Baseado em Fatos Reais


POLANSKI E O TERRITÓRIO DA POSSESSÃO

Mais um inspirado Polanski nos cinemas. Baseado em fatos reais (D'après une história vraie, 2017), adaptado do romance de Delphine de Vigan, revisita o território da possessão e da obsessão, tema já tratado em alguns bons filmes.
No elenco, Emmanuelle Seigner, esposa e eterna musa do diretor, veste o papel de uma escritora em crise, após o lançamento de mais um livro, sucesso de vendas, e no difícil e tortuoso processo de descoberta para um novo livro. Eva Green encarna uma jovem e misteriosa fã, envolvente e invasiva. Delphine, a escritora, vulnerável e exaurida, em bloqueio criativo, cede aos encantos da intrusa e atraente Elle, determinada a apropriar-se de sua identidade e a alterar o curso de sua vida e sua obra. A narrativa se constrói na alternância do domínio entre as duas personagens. Num jogo narcísico de espelhos, no cruzamento entre o real e o literário, afloram sedução, voltagem erótica, dependência, conflito, opressão e quebra de limites. 
O roteiro é em parceria com Olivier Assayas, autor e diretor de Acima das Nuvens, que retratou, em belos cenários na Suíça, a tensa relação entre uma atriz, interpretada por Juliette Binoche, e sua assistente, interpretada por Kristen Stewart. O filme de Polanski é próximo do filme de Assayas, lá diretor e aqui roteirista. Um é o duplo do outro. Outra vez, duas mulheres que se consomem em prazer e martírio, num tipo de vampirização, marginadas pela necessidade da criação, lá o teatro, aqui a literatura. Polanski acrescenta, nesta quase outra versão do outro filme, um ritmo de thriller psicológico de suspense, com a marca digital do seu cinema, de fluxo poético e acento mórbido, que carrega fantasmas, com mais um olhar sobre a relação compulsiva entre o artista e sua psique.

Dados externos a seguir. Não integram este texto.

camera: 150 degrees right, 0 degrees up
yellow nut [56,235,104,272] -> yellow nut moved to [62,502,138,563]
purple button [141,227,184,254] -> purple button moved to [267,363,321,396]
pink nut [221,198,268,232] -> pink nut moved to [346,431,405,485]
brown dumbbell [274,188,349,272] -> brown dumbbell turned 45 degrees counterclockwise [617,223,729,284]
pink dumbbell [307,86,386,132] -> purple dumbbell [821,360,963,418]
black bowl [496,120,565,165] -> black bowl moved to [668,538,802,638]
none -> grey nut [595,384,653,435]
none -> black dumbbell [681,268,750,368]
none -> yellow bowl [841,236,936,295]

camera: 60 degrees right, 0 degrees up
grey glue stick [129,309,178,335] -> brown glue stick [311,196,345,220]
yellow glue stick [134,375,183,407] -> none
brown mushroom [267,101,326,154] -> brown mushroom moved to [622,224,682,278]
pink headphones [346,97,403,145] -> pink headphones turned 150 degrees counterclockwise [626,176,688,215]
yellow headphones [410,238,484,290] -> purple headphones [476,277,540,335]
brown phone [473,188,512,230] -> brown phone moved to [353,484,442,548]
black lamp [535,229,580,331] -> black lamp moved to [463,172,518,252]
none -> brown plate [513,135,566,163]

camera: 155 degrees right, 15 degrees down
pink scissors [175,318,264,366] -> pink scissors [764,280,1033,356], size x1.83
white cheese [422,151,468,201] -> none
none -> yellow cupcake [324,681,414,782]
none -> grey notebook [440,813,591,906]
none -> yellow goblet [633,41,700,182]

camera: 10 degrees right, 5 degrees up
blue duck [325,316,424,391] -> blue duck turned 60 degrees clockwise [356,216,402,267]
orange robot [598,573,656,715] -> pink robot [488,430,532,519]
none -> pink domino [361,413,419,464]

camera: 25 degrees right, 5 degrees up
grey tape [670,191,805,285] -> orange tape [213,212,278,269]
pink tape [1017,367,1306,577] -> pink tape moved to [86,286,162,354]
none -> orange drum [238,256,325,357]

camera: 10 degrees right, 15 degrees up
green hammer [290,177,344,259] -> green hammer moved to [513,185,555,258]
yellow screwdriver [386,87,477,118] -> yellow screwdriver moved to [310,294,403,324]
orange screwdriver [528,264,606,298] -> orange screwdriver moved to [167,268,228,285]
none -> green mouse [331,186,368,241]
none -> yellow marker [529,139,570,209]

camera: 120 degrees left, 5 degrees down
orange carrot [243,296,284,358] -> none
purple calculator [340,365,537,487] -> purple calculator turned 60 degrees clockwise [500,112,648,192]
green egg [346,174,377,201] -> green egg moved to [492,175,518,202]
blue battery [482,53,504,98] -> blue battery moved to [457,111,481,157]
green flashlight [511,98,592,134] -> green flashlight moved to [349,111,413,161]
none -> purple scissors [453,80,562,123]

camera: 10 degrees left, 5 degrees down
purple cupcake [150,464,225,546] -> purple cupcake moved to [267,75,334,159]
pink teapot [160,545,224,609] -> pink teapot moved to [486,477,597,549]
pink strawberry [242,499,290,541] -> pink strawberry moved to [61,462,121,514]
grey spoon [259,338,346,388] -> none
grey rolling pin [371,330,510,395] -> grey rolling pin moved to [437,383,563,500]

Pode-se evocar outros filmes como referências ao tema. Um deles, Persona (Quando as mulheres pecam, 1966) do mestre Ingmar Bergman, onde Liv Ullmann e Bibi Andersson encenam duas personagens numa ilha deserta, que se relacionam entre silêncios e memórias, na cumplicidade e no embate. E há, principalmente, vestígios de Louca Obsessão (Misery, 1990), de Rob Reiner, baseado em Stephen King, onde um escritor famoso, vivido por James Caan, é aprisionado pela sua fã número 1, apaixonada, obsessiva e indignada com seu último romance. Que deu o Oscar de melhor atriz a Kathy Bates.
Neste seu novo filme, intenso, atordoante, com alguns clichês e previsibilidades, Polanski não consegue superar a excelência da dramaturgia de seus últimos, O Escritor Fantasma, Deus da Carnificina, A Pele de Vênus. Mas segue na primazia estética de intensa sedução de seu cinema e seus personagens, tantas vezes perturbadores, atormentados, insanos, complexos, trágicos. Que habitam a região do delírio e do desvario, onde se devoram e tentam nos devorar.